§ TASK OBJECTIVE: If a line of the material holds the string "documentclass", it counts; report the number of such lines alone.
########################################
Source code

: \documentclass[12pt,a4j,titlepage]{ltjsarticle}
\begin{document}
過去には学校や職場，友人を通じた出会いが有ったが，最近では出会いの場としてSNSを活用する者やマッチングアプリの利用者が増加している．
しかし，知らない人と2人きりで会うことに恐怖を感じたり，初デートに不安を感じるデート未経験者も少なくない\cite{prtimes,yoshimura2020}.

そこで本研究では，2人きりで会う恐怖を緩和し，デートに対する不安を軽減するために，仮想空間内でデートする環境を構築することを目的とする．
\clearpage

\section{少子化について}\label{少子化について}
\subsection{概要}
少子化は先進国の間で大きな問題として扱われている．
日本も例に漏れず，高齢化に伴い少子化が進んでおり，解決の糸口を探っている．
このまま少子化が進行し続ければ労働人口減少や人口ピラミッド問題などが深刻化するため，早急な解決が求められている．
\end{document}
########################################
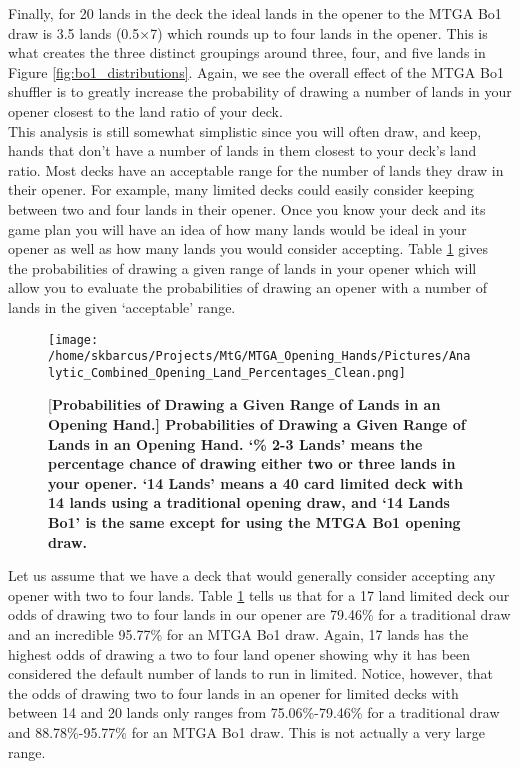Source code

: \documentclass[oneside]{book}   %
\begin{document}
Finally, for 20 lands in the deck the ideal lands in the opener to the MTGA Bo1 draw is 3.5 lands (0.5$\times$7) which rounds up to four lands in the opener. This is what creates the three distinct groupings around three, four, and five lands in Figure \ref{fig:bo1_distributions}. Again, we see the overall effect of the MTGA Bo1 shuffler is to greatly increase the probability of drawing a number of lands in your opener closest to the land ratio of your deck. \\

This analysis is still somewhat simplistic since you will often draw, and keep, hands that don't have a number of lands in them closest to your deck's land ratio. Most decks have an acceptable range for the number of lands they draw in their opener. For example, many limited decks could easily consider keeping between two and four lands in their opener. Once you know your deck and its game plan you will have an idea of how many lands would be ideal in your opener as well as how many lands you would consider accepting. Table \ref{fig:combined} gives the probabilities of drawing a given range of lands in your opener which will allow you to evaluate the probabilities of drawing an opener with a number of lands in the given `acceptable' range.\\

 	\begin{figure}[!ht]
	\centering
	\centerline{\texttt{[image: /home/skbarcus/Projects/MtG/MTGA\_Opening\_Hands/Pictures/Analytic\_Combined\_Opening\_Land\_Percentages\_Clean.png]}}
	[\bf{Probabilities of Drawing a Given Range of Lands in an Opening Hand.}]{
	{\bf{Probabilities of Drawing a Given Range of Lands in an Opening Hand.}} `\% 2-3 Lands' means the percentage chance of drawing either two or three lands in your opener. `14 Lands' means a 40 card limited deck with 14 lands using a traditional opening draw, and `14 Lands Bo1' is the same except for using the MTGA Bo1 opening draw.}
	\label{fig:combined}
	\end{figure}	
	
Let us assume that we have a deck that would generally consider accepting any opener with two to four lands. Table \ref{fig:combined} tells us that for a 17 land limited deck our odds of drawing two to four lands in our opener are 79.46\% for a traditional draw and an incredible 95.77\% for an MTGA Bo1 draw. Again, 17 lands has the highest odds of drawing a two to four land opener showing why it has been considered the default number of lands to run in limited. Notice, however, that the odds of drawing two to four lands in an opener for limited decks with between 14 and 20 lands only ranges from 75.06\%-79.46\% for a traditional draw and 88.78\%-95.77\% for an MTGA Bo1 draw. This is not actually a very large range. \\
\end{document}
########################################
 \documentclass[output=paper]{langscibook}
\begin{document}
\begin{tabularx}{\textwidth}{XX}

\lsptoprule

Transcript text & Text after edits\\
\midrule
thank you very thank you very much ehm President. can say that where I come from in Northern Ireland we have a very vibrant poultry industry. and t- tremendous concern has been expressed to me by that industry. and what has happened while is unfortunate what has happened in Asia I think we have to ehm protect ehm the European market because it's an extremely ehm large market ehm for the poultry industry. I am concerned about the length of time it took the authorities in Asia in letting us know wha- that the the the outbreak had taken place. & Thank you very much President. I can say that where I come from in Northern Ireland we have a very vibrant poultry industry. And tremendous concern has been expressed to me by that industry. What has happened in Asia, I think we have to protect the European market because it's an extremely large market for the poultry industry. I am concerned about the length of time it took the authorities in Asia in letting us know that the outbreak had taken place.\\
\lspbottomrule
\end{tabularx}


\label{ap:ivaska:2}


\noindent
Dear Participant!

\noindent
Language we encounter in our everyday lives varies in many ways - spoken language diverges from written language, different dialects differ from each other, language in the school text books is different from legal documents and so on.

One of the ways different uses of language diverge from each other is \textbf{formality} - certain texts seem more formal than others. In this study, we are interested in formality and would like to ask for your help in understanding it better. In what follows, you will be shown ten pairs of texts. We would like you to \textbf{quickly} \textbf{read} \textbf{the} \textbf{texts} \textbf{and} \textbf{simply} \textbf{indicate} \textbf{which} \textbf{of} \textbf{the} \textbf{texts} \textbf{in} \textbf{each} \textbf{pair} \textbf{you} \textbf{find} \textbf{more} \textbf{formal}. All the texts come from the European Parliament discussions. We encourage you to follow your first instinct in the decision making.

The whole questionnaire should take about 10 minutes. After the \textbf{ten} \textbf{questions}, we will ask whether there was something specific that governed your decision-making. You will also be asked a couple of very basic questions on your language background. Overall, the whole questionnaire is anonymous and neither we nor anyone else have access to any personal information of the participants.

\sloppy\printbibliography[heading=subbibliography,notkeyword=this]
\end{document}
########################################
§ TASK RESULT: 3